- **Task details**: Count the lines below containing "jval". Number only.

- **Given data**:
[Start of Attachment]

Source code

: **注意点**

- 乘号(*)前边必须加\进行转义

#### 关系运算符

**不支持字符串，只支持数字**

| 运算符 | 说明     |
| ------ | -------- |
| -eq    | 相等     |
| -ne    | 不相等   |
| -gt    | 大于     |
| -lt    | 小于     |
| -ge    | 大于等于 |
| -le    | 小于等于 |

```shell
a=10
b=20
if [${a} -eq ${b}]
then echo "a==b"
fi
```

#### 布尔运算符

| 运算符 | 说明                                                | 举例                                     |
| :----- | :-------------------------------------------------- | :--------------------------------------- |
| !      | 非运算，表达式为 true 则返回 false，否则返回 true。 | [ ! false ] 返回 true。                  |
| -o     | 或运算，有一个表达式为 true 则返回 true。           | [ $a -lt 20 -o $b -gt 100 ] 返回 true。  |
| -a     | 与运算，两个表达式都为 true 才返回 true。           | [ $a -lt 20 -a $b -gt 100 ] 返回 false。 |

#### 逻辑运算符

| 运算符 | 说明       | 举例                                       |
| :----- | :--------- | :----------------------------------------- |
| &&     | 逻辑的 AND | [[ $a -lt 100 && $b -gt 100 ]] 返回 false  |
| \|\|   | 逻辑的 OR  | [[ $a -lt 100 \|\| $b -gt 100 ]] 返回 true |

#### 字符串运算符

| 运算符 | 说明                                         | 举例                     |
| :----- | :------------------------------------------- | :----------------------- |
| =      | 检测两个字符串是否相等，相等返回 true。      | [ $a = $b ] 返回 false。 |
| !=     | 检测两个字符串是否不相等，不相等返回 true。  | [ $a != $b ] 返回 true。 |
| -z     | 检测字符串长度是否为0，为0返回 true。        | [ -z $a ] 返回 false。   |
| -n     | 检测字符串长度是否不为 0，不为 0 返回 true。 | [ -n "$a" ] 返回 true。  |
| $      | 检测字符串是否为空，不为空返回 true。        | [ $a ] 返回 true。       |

[End of Attachment]
[Start of Attachment]

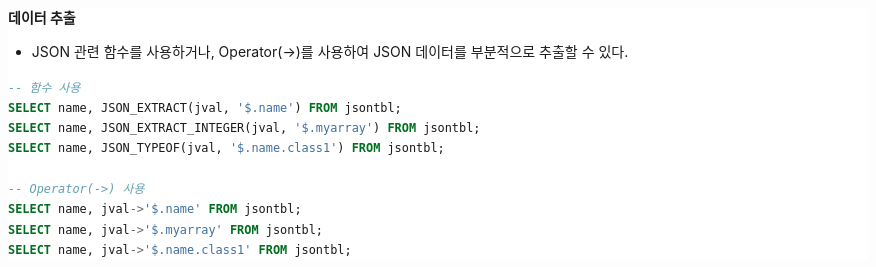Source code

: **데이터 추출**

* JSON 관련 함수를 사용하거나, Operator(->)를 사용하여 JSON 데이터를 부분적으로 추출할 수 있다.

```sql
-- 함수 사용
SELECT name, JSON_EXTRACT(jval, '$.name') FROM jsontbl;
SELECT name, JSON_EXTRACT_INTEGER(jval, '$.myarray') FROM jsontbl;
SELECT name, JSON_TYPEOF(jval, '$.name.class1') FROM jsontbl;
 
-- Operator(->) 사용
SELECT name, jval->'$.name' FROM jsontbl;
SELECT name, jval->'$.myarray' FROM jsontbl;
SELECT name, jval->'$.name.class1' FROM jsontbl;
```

[End of Attachment]

- **Written response**: 6